## Task goal
Your copy of the listing must be exact and must hold no images.

## Data for review
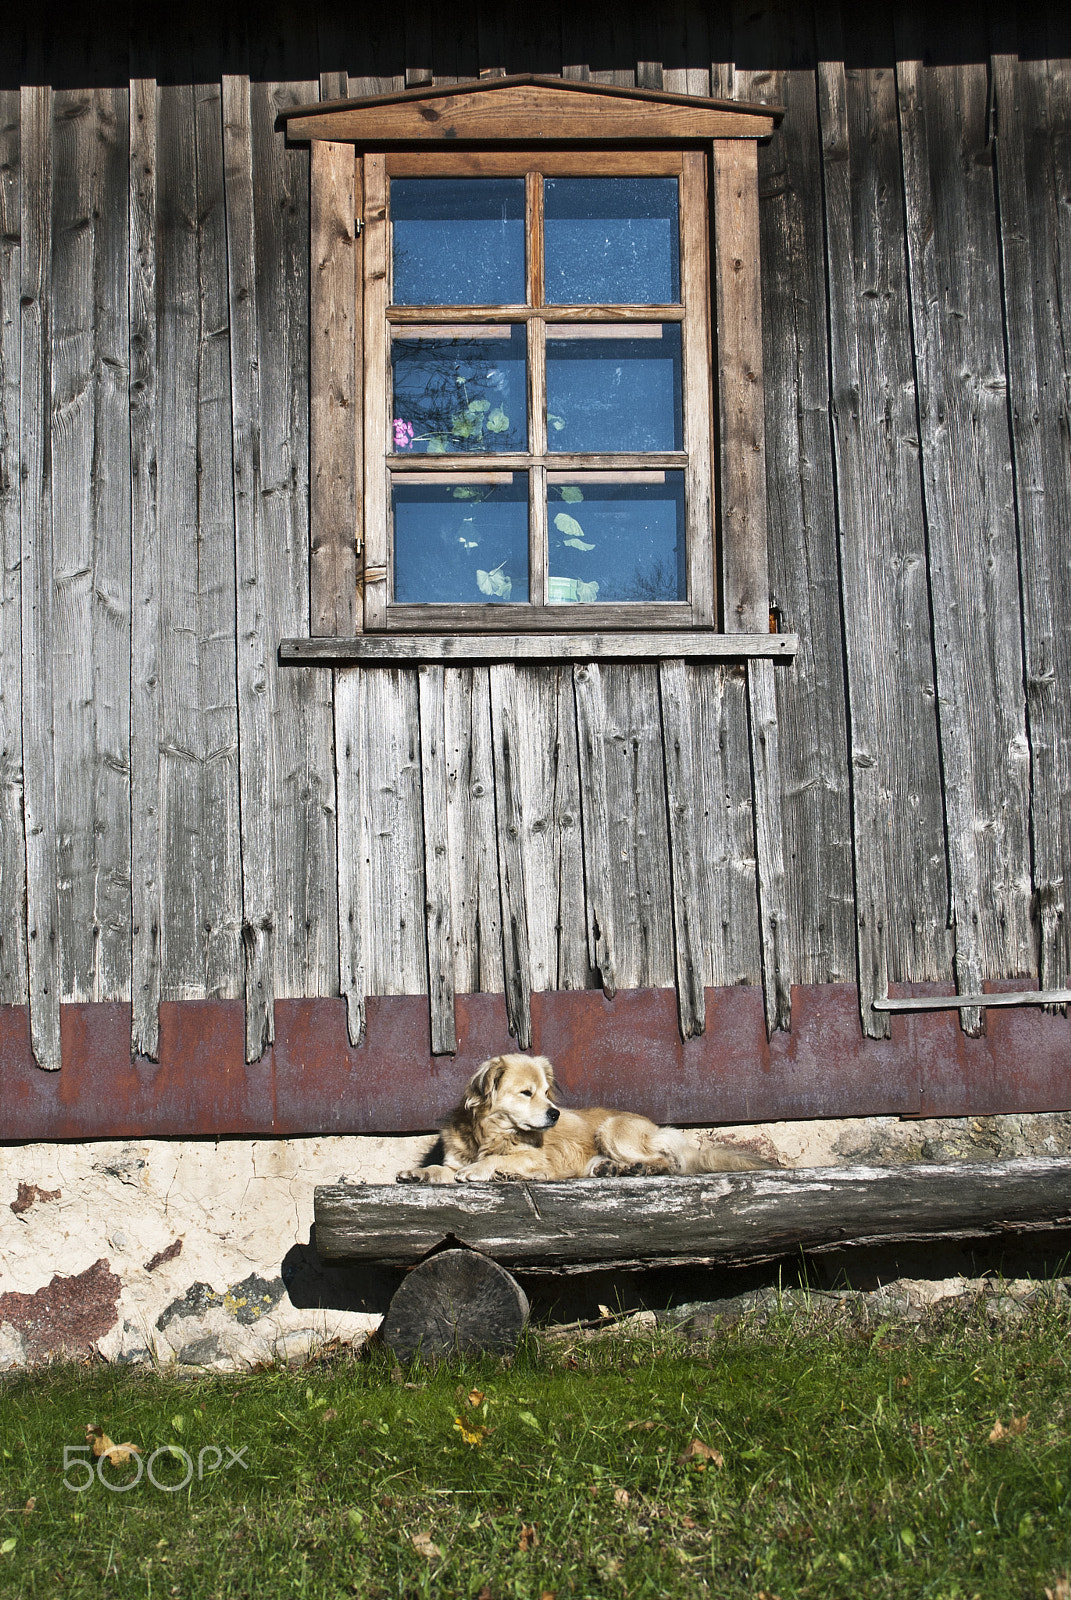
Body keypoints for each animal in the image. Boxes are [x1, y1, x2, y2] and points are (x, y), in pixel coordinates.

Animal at [397, 1056, 771, 1184]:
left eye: (547, 1092)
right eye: (526, 1093)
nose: (555, 1113)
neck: (490, 1133)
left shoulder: (540, 1156)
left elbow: (501, 1159)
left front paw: (482, 1169)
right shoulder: (455, 1157)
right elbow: (441, 1168)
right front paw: (418, 1173)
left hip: (613, 1129)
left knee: (668, 1162)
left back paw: (640, 1169)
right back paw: (611, 1169)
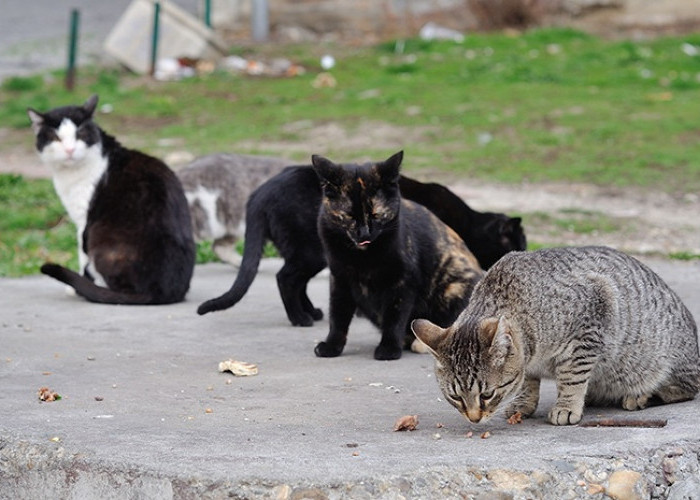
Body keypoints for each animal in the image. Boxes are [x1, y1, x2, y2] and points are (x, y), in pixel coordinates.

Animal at [27, 94, 196, 304]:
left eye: (80, 134)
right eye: (56, 138)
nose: (70, 150)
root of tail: (161, 291)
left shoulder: (84, 221)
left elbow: (82, 255)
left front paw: (77, 288)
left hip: (100, 238)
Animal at [410, 246, 700, 426]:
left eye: (487, 395)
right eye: (456, 397)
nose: (474, 418)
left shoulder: (591, 319)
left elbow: (573, 376)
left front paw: (567, 405)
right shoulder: (528, 362)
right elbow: (527, 382)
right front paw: (523, 403)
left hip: (666, 363)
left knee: (683, 389)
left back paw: (639, 396)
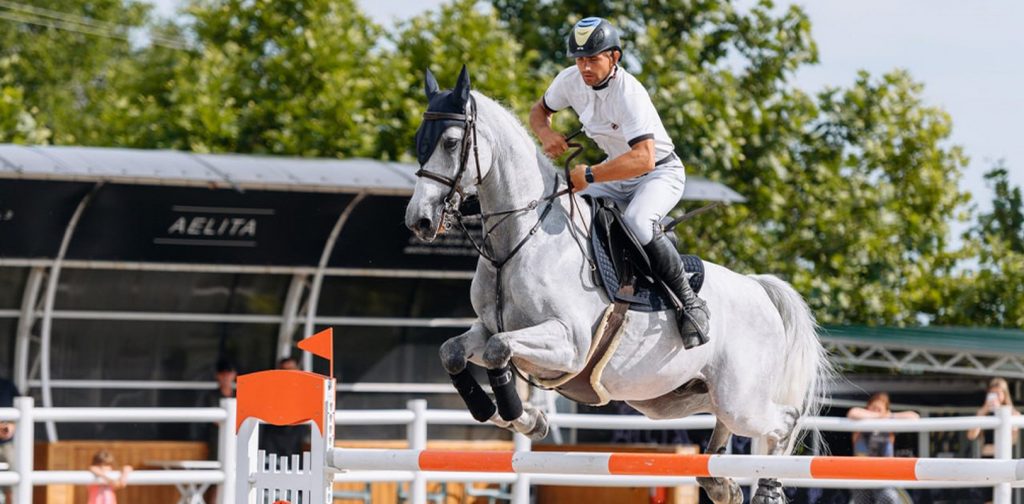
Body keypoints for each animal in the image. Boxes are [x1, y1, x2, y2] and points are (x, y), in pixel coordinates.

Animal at [403, 68, 827, 504]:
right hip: (678, 398)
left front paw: (525, 418)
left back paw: (767, 488)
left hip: (741, 398)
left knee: (783, 421)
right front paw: (520, 418)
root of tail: (758, 288)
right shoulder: (487, 327)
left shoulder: (569, 344)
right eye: (420, 140)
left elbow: (498, 350)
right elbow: (453, 352)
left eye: (451, 142)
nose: (419, 220)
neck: (520, 239)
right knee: (727, 425)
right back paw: (720, 483)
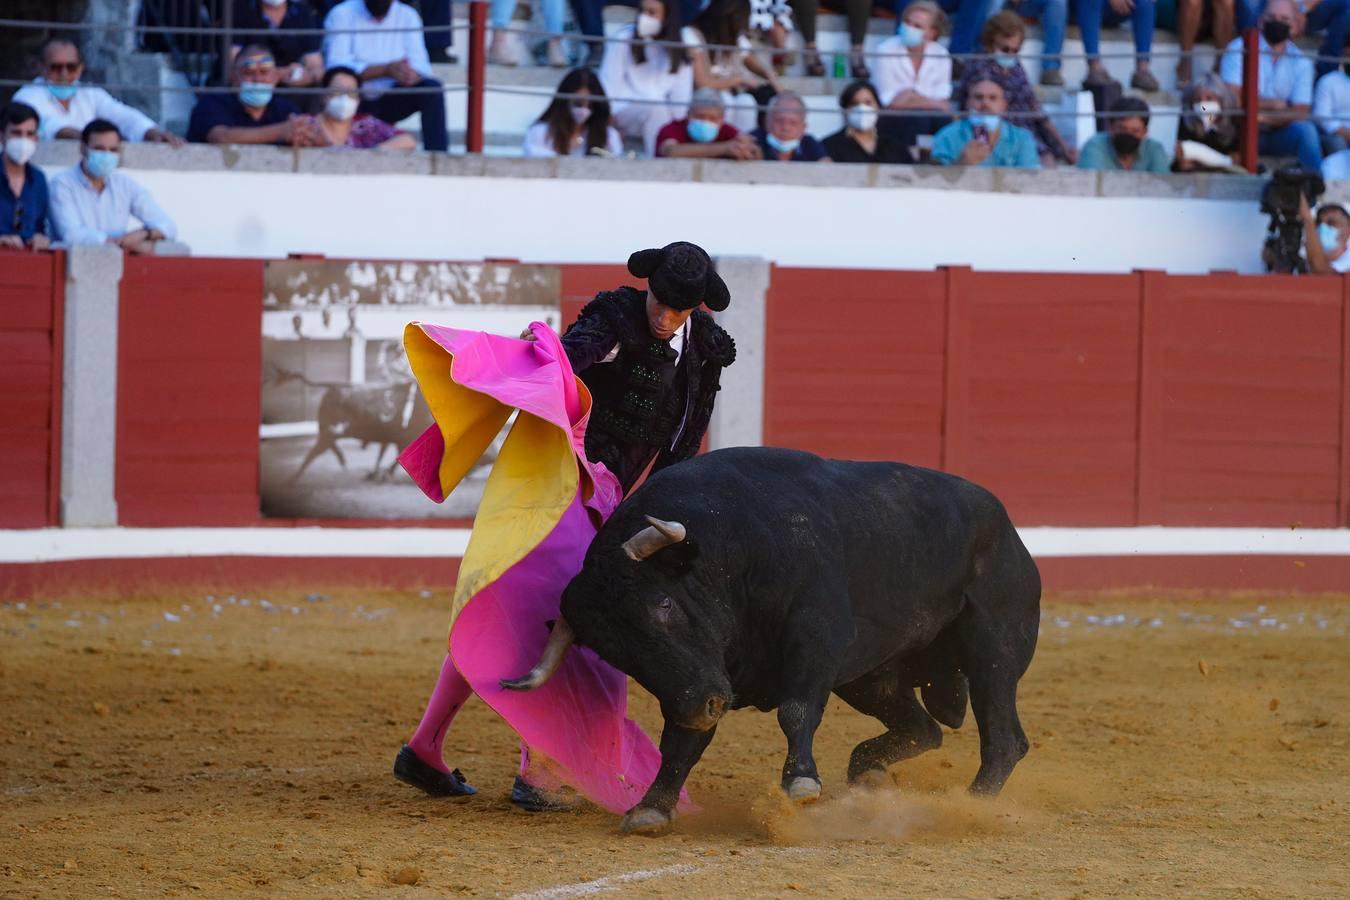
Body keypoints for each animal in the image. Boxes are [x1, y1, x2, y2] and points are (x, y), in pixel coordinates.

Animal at [507, 447, 1042, 836]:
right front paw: (652, 809)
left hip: (993, 647)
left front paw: (800, 783)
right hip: (872, 679)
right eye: (613, 653)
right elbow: (680, 743)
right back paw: (868, 773)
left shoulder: (816, 635)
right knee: (924, 728)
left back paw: (971, 806)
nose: (703, 706)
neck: (731, 547)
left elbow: (797, 710)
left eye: (662, 605)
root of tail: (1007, 526)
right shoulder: (699, 680)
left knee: (1003, 738)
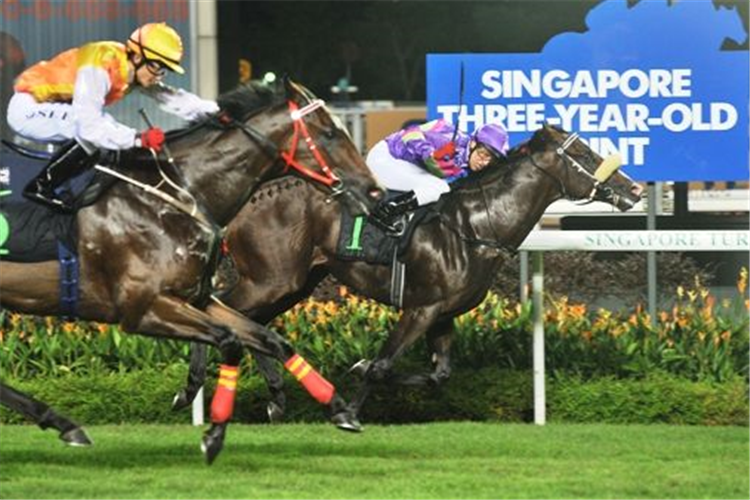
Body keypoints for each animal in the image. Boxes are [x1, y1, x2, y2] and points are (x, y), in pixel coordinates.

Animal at [0, 76, 384, 462]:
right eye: (330, 133)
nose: (375, 191)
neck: (173, 199)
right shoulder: (142, 309)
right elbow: (230, 342)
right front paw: (214, 433)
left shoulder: (195, 297)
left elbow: (271, 339)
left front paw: (339, 408)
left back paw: (62, 422)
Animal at [178, 122, 648, 422]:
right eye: (583, 153)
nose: (635, 189)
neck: (475, 227)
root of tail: (251, 198)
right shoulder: (421, 308)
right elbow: (383, 365)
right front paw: (351, 404)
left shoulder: (443, 314)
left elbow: (438, 376)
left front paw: (357, 370)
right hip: (271, 279)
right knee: (224, 313)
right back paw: (192, 389)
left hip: (294, 282)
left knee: (251, 324)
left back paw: (273, 398)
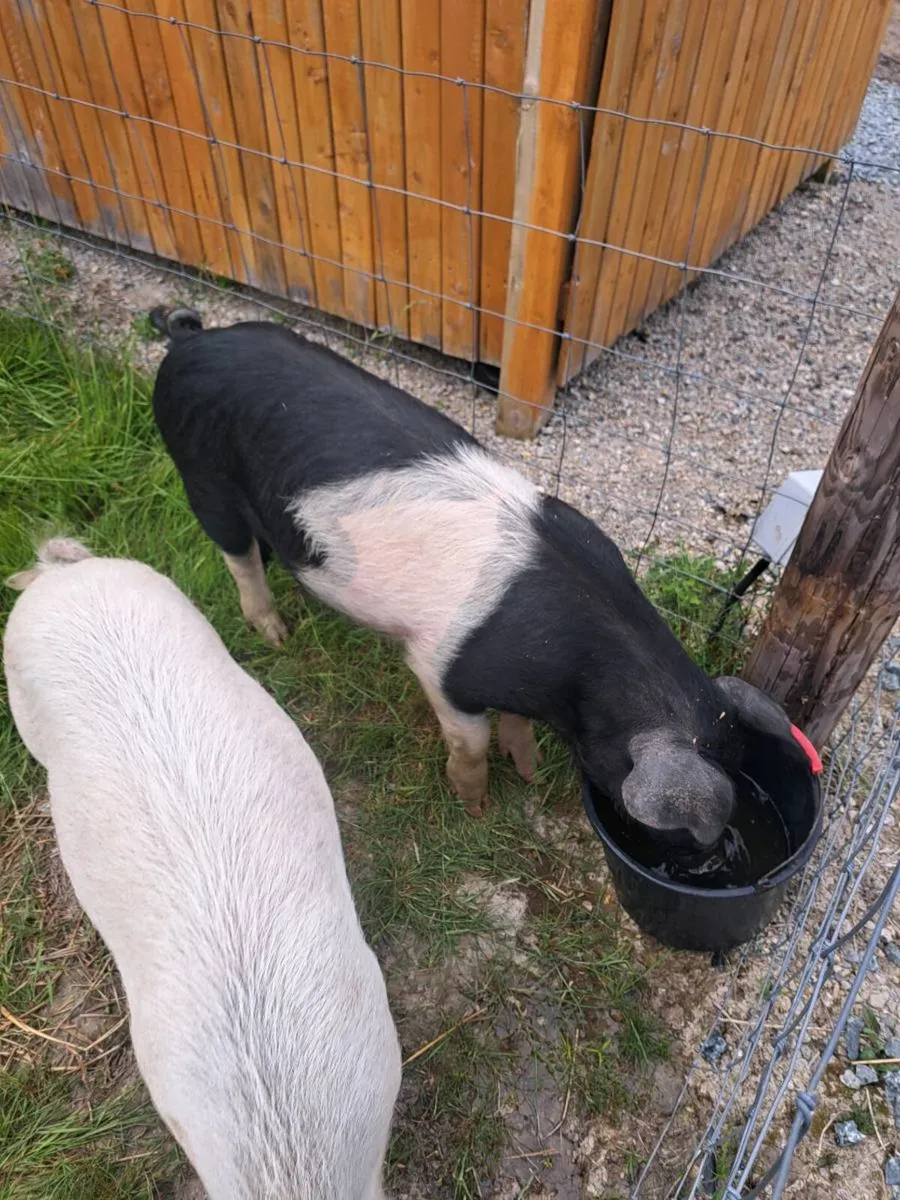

## Result of the exercise
Body keypoints for each animal in the image. Boxes are [x1, y1, x2, y2] and points are (x, y), in pixel coordinates.

Animal at [397, 1056, 771, 1184]:
left eye: (547, 1092)
right eye: (526, 1093)
nose: (555, 1113)
neck: (490, 1133)
left shoulder: (540, 1156)
left elbow: (501, 1159)
left front paw: (482, 1169)
right shoulder: (455, 1157)
right elbow: (441, 1168)
right front paw: (418, 1173)
left hip: (613, 1129)
left knee: (668, 1162)
left back paw: (640, 1169)
right back paw: (611, 1169)
Body keypoints for each animal in the image. Boxes are [x1, y1, x2, y2] and points are (x, y), in pixel coordinates.

Animal at [27, 94, 196, 304]:
left eye: (80, 134)
right eye: (56, 138)
nose: (70, 150)
root of tail: (161, 291)
left shoulder: (84, 221)
left elbow: (82, 255)
left front paw: (77, 288)
left hip: (100, 238)
Animal at [410, 246, 700, 426]:
left eye: (487, 395)
right eye: (456, 397)
nose: (474, 418)
left shoulder: (591, 319)
left elbow: (573, 376)
left front paw: (567, 405)
right shoulder: (528, 362)
right elbow: (527, 382)
right front paw: (523, 403)
left hip: (666, 363)
left knee: (683, 389)
left back paw: (639, 396)
Body keypoints for each animal in the image. Boxes are [x1, y1, x2, y2] and points are (x, y), in pixel coordinates.

Animal at [403, 68, 827, 504]:
right hip: (678, 398)
left front paw: (525, 418)
left back paw: (767, 488)
left hip: (741, 398)
left knee: (783, 421)
right front paw: (520, 418)
root of tail: (758, 288)
right shoulder: (487, 327)
left shoulder: (569, 344)
right eye: (420, 140)
left elbow: (498, 350)
right elbow: (453, 352)
left eye: (451, 142)
nose: (419, 220)
neck: (520, 239)
right knee: (727, 425)
right back paw: (720, 483)
Body keypoints for each animal in the image. Boxes are [x1, y1, x2, y2] and points are (x, y), in pixel coordinates.

Animal at [507, 447, 1042, 836]:
right front paw: (652, 809)
left hip: (993, 647)
left front paw: (800, 783)
right hip: (872, 679)
right eye: (613, 653)
right elbow: (680, 743)
right back paw: (868, 773)
left shoulder: (816, 635)
right knee: (924, 728)
left back paw: (971, 806)
nose: (703, 706)
neck: (731, 547)
left elbow: (797, 710)
left eye: (662, 605)
root of tail: (1007, 526)
right shoulder: (699, 680)
left knee: (1003, 738)
Body keypoints for each animal in the image. Boxes are [x1, y1, x2, y2] and points are (x, y), in pixel coordinates.

Animal at [0, 76, 384, 462]:
right eye: (330, 133)
nose: (375, 191)
neck: (173, 199)
right shoulder: (142, 309)
right elbow: (230, 342)
right front paw: (214, 433)
left shoulder: (195, 297)
left elbow: (271, 339)
left front paw: (339, 408)
left back paw: (62, 422)
Animal at [178, 122, 648, 422]:
right eye: (583, 153)
nose: (635, 189)
neck: (475, 227)
root of tail: (251, 198)
right shoulder: (421, 308)
right elbow: (383, 365)
right front paw: (351, 404)
left shoulder: (443, 314)
left elbow: (438, 376)
left front paw: (357, 370)
right hip: (271, 279)
right knee: (224, 313)
right back paw: (192, 389)
left hip: (294, 282)
left knee: (251, 324)
left back paw: (273, 398)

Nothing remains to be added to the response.